**Provided information:**
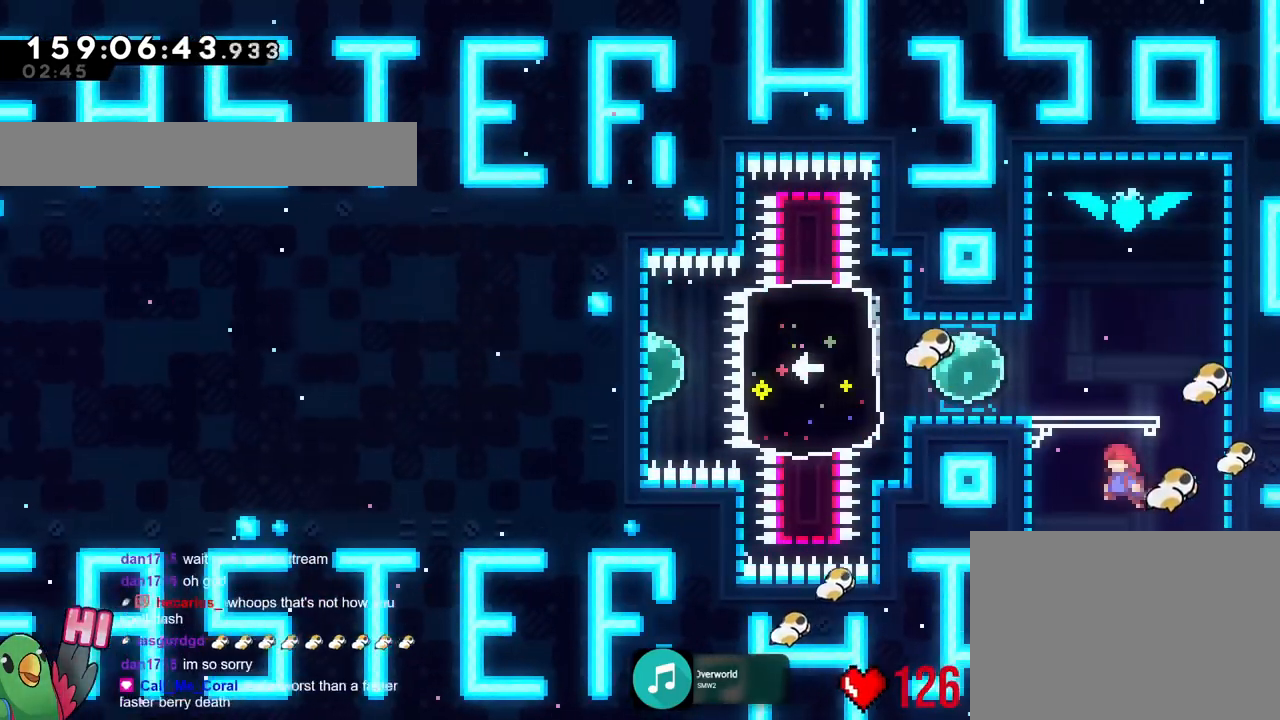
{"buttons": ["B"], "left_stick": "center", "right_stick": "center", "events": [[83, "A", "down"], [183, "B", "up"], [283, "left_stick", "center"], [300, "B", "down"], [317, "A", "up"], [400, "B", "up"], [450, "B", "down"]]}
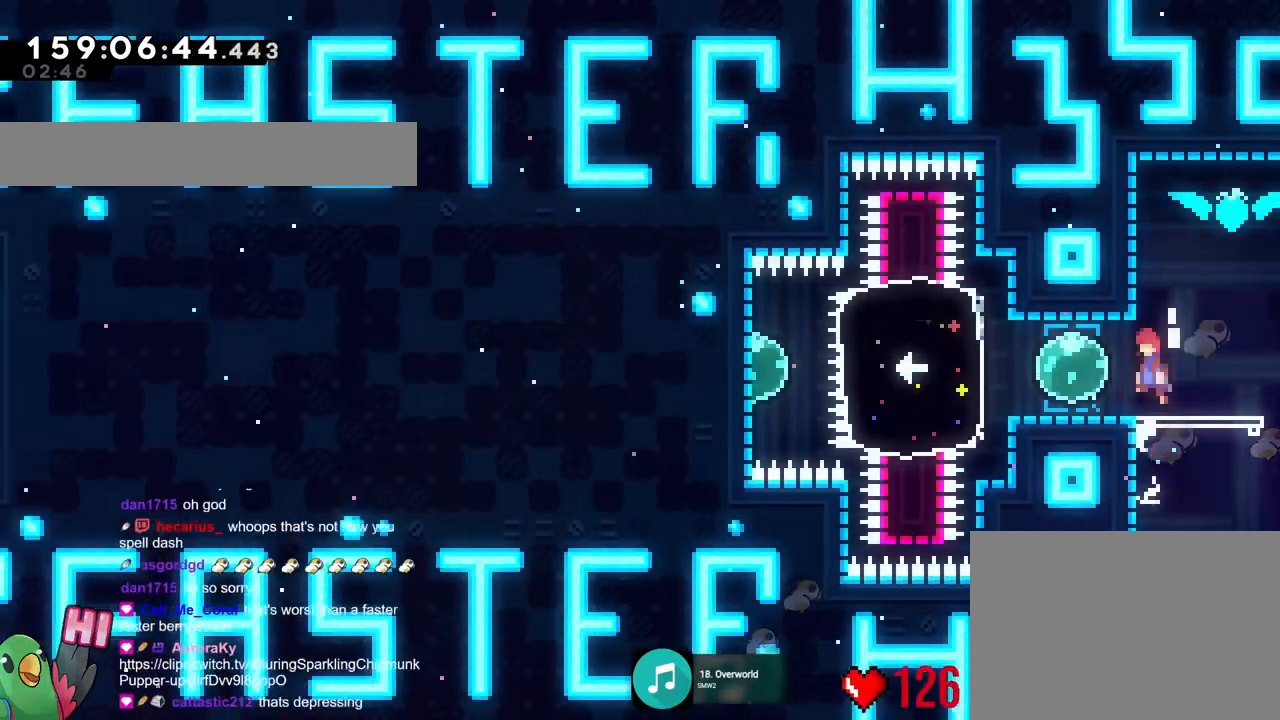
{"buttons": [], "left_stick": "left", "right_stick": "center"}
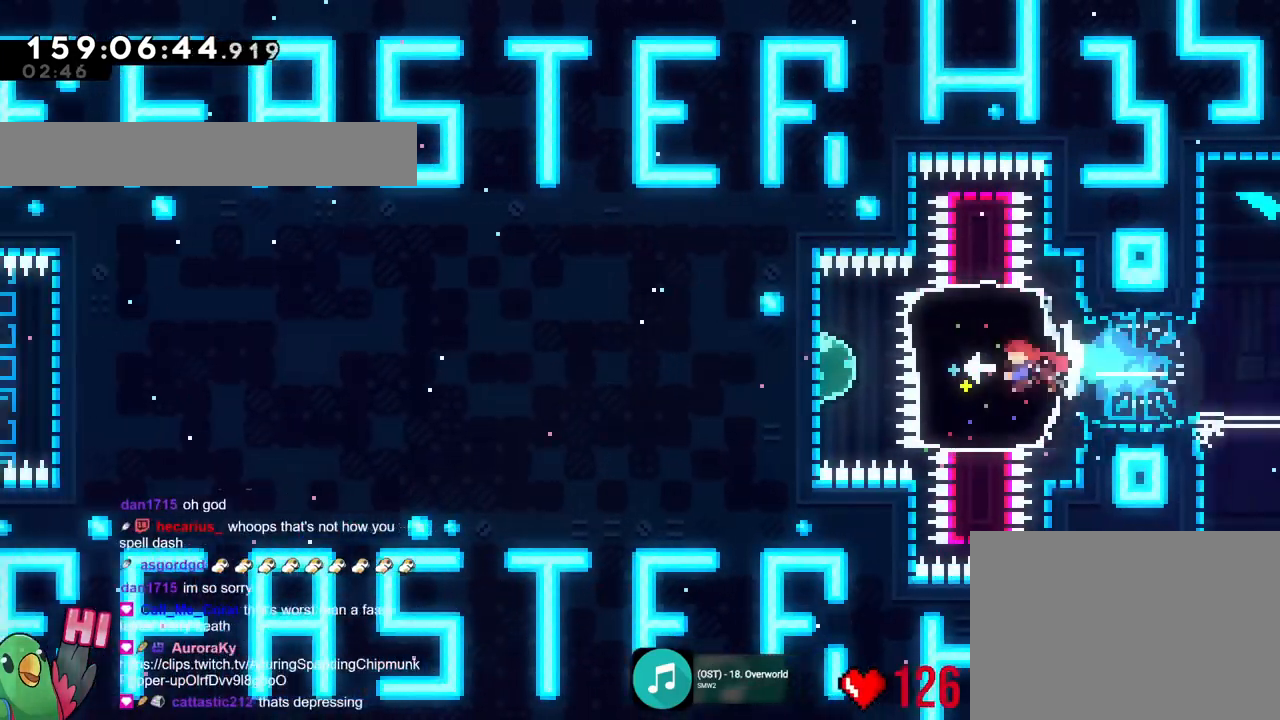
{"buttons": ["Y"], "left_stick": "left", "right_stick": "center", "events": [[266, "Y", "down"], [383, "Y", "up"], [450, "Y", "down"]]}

==

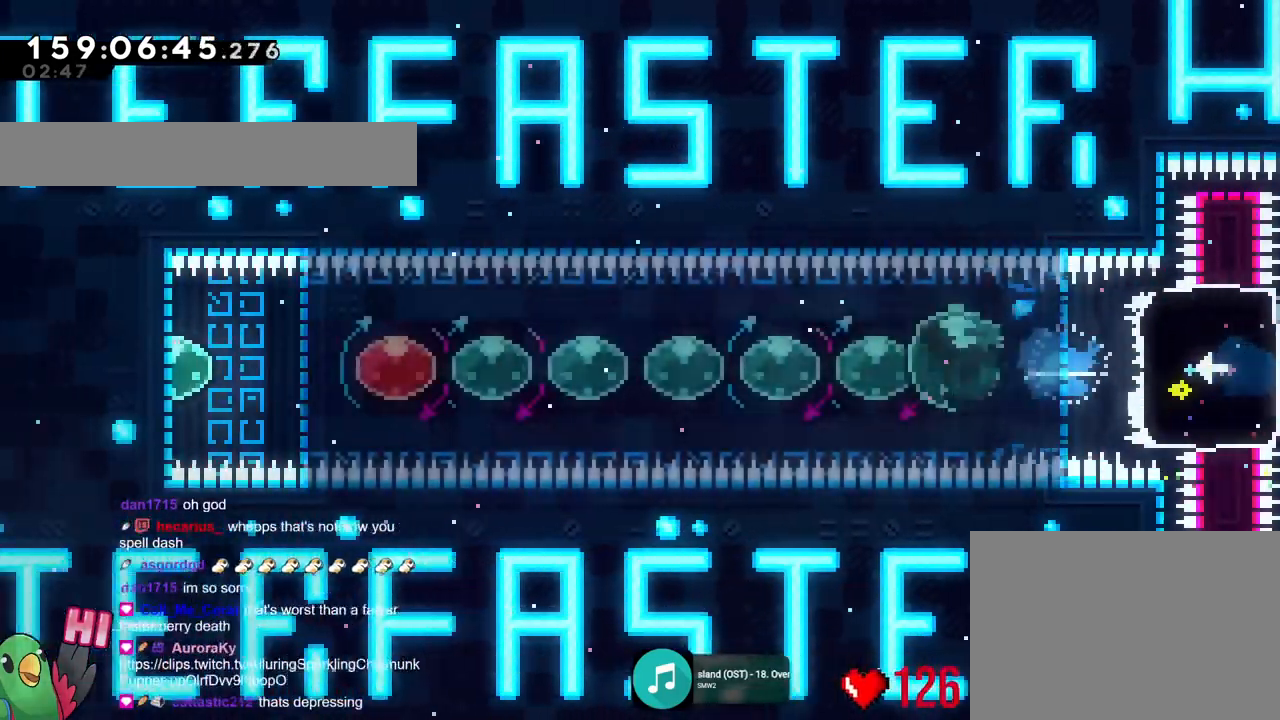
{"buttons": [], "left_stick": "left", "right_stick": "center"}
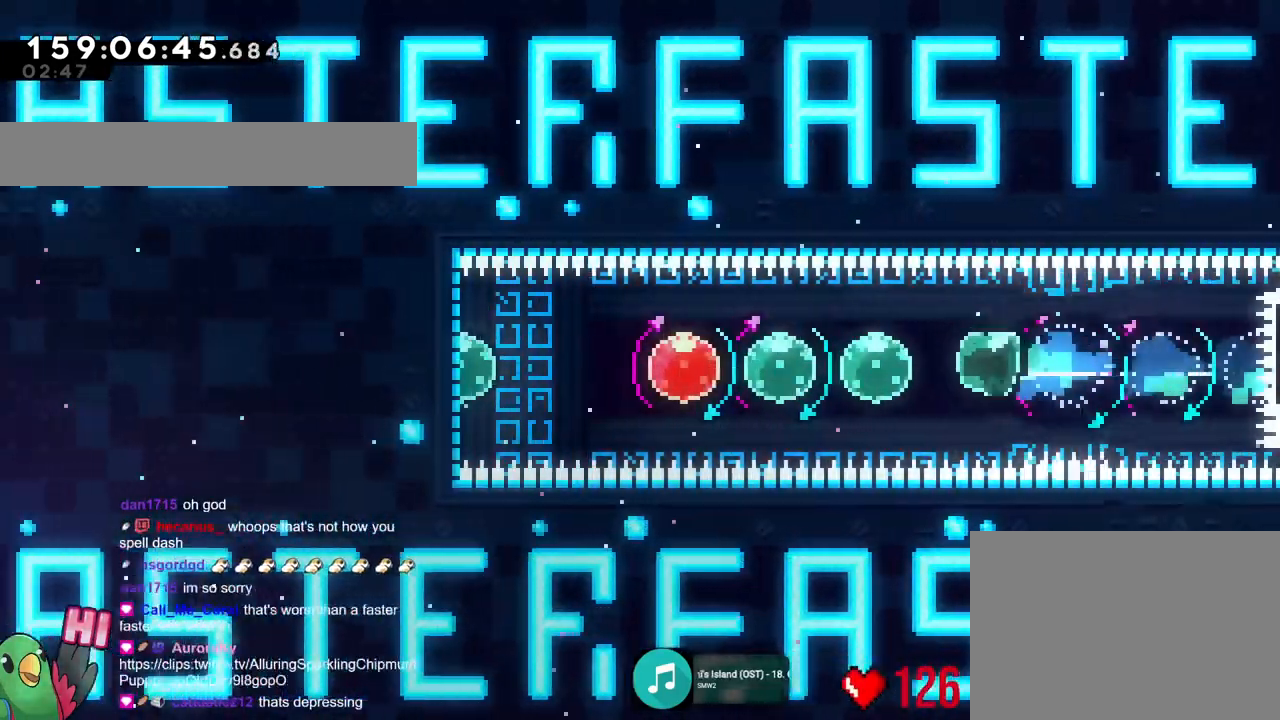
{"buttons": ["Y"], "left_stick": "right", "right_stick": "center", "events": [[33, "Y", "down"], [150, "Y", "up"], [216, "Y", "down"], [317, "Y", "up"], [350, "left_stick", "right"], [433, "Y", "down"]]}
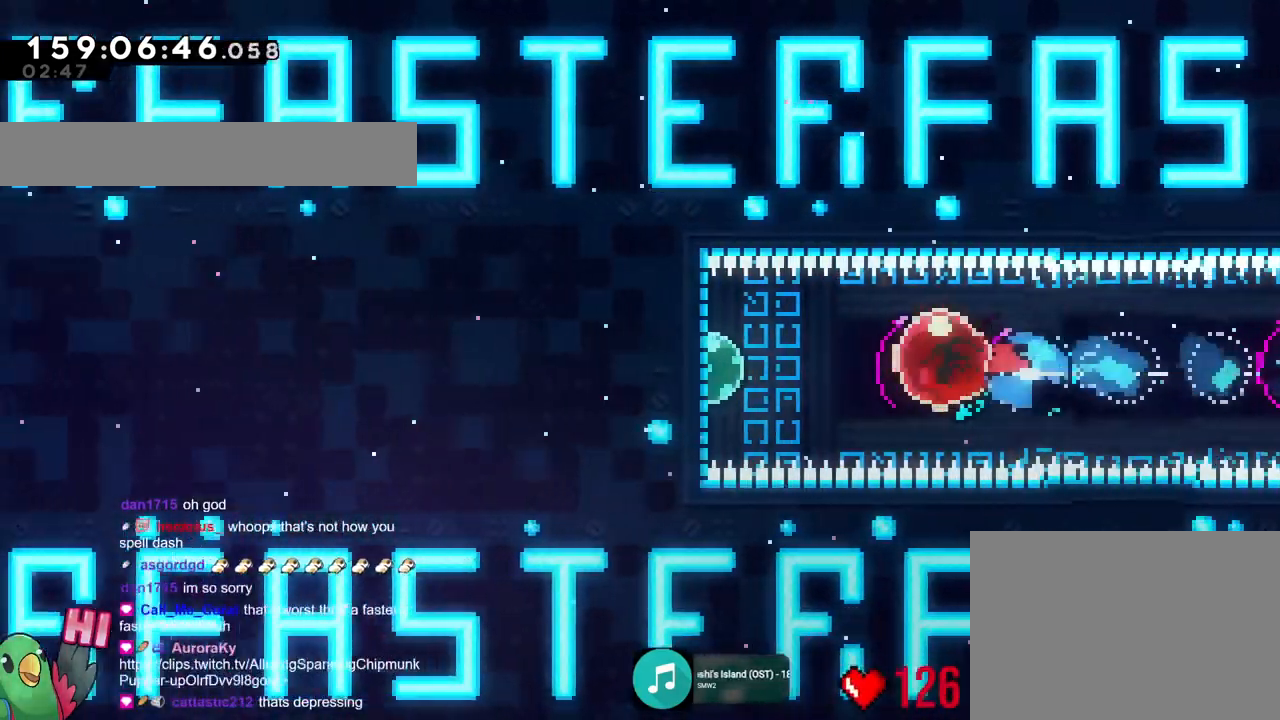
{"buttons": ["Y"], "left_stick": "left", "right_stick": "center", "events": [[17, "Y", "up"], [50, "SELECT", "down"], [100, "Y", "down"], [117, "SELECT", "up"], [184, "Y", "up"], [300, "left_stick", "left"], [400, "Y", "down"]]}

==

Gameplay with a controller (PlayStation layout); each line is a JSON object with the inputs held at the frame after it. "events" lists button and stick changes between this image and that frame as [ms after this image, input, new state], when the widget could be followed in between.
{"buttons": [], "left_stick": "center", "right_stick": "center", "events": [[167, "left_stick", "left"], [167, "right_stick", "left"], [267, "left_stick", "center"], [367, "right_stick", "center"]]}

**What to do:**
Count the lines above that contain the word "down". Give only the number.

**Solution to the exercise:**
4